Brahms was ready for another journey to Italy in the spring, but Widmann was unable to accompany him, and he passed his sixty-third birthday anniversary in Vienna. When it dawned, the work that was for a short time generally accepted as his swan-song had been completed. Deiters writes that the immediate occasion of the composition of the 'Four Serious Songs' was the death of the artist Max Klinger's father, which occurred earlier in the year. The not unnatural assumption that has sometimes seen in these solemn utterances of the great composer a presentiment of his own fast-approaching end may or may not represent a fact. It has not been accepted by those of his friends amongst whom he passed the last few months of his life, and certainly nothing that is known of his individuality lends likelihood to the notion of his going out, as it were, to meet the thought of his death. On the other hand, his repeated assertion that the songs had been composed for his own birthday points to the possibility that his mind may have been under the influence of forebodings of which he was, perhaps, but vaguely conscious. 'Yes, Grüber, we are in the front line now,' he said to his landlord on hearing of the death of some of the old people in the course of one of his last summers at Ischl.

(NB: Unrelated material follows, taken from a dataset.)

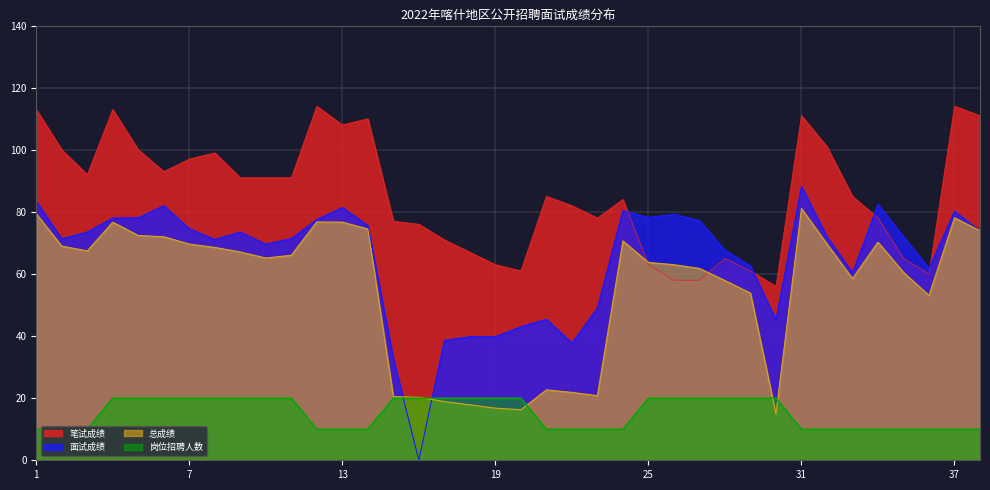

Which series changed the most between 13 and 19?

总成绩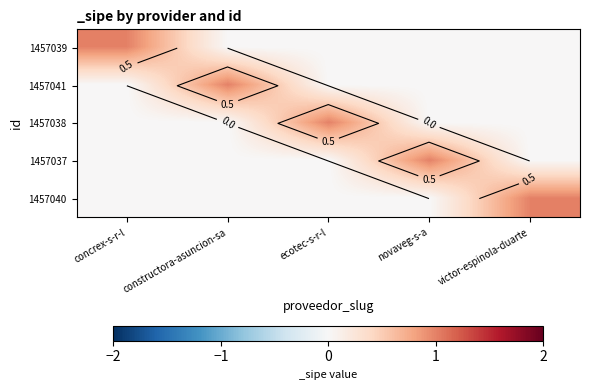

Which has a higher value, concrex-s-r-l or novaveg-s-a?

concrex-s-r-l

The 'Four Serious Songs' were published in the summer of 1896 with a dedication to Max Klinger, his personal friend, of whose work, including that inspired by his own compositions, he became a warm admirer, though he at first disliked the painter's 'Brahms Fantasie.'
Three of the songs deal grimly with the thought of death (Eccles. iii. 19-22, iv. 1-3; Ecclus. xli. 1, 2); the fourth has for its text St. Paul's beautiful glorification of love (1 Cor. xiii. 1-3, 12, 13):
'For that which befalleth the sons of men befalleth beasts; as the one dieth, so dieth the other, for all is vanity....

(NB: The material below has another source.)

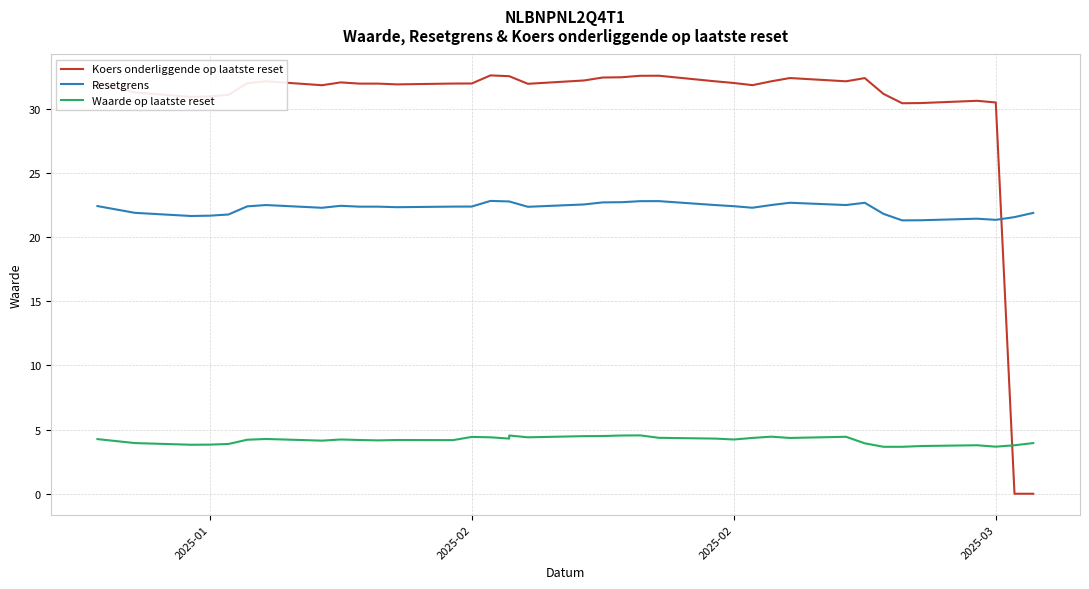

How many times do Koers onderliggende op laatste reset and Resetgrens cross each other?

1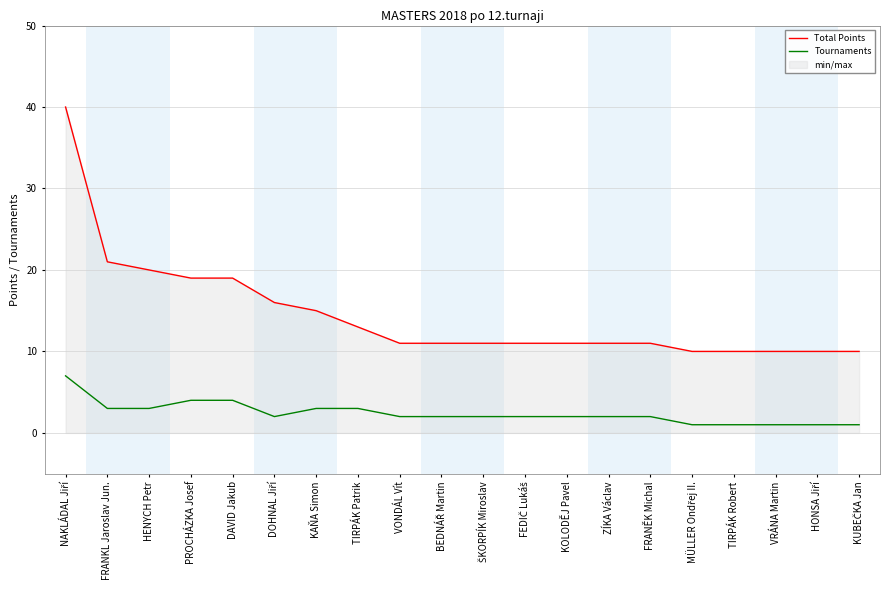

At which category is the sum across all series the highest?

NAKLÁDAL Jiří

'Though I spake with the tongues of men and of angels, and had not love, I should be as sounding brass or a tinkling bell....
'We see now through a glass, in a dark word, but then face to face. Now I know it partly, but then I shall know it as I am known.
'Now remain faith, hope, love; but the greatest is love.'
It is certain that Brahms speaks to us in the songs from the depth of his convictions. Herr Geheimrath Dr. Engelmann arrived one evening in the course of the summer on a day's visit to Ischl. Brahms called at his hotel at six o'clock the next morning, and after breakfast brought his friend back to his rooms, where they spent several hours together. The composer was in delight over some lately-arrived volumes of the complete edition of Schubert's works, then in progress, and could not sufficiently express his joy in their contents. 'See here,' he said, with his energetic enthusiasm, as he pointed to one place after another with beaming face and lightening eyes—'see here, what a splendid fellow he was! People talk of him as a mere melodist, but look what material he had even in his early works; look what the melodies are, how they grow.' By-and-by, taking up a copy of the 'Four Serious Songs,' he said: 'Have you seen my protest? I wrote these for my birthday.'
The explanation of these words is that the master viewed with mistrust, or even dislike, modern efforts to revivify and popularize the services of the Evangelical Church by the introduction of sacred musical works composed for the purpose, of which those of Heinrich von Herzogenberg may be taken as the type. Brahms, who subscribed to no church dogmas, regarded this tendency as artificial, and therefore as weak and unhealthy, and much as he admired Herzogenberg's powers, he regretted that they were dominated during the last ten years of his creative activity by his strong ecclesiastical bias.[86] Brahms' love of the Bible and his preference for Scriptural texts was, as we know, not that of what is conventionally called a 'pietist.' He spoke in the language of the people's book as a realist who was at the same time an idealist. He has so arranged the texts of his German Requiem that it would be difficult to construe the work as the embodiment of a definite belief, and he expressly refused to enlarge it into an account of the Passion, Death, and Resurrection of Christ; and yet, as we have endeavoured to show, it contains the presentiment, the inspiration, of something positive. From Brahms' standpoint the attempt to go behind the mysteries of life and death, to construct the unspeakable, the unthinkable, into verbal formulæ, is not only predoomed to failure, but is almost irreverent. Yet, as we may remember, 'he had his faith,' and if anything may be judged of it from the story of his life, the spirit of his works, this faith lay in acceptance of the immutability of truth, the sacredness of life, and the sovereignty of love.
Brahms had been settled in his rooms at Ischl scarcely a fortnight, when he was profoundly shaken by the tidings of Frau Schumann's death. She passed away peacefully at her home in Frankfurt on May 20, in the seventy-seventh year of her age, and was laid to rest by her husband's side at Bonn on Whit Sunday, May 24. The story of her life, triply crowned by fame, love, and sorrow, remains amongst the ideal possessions of the world.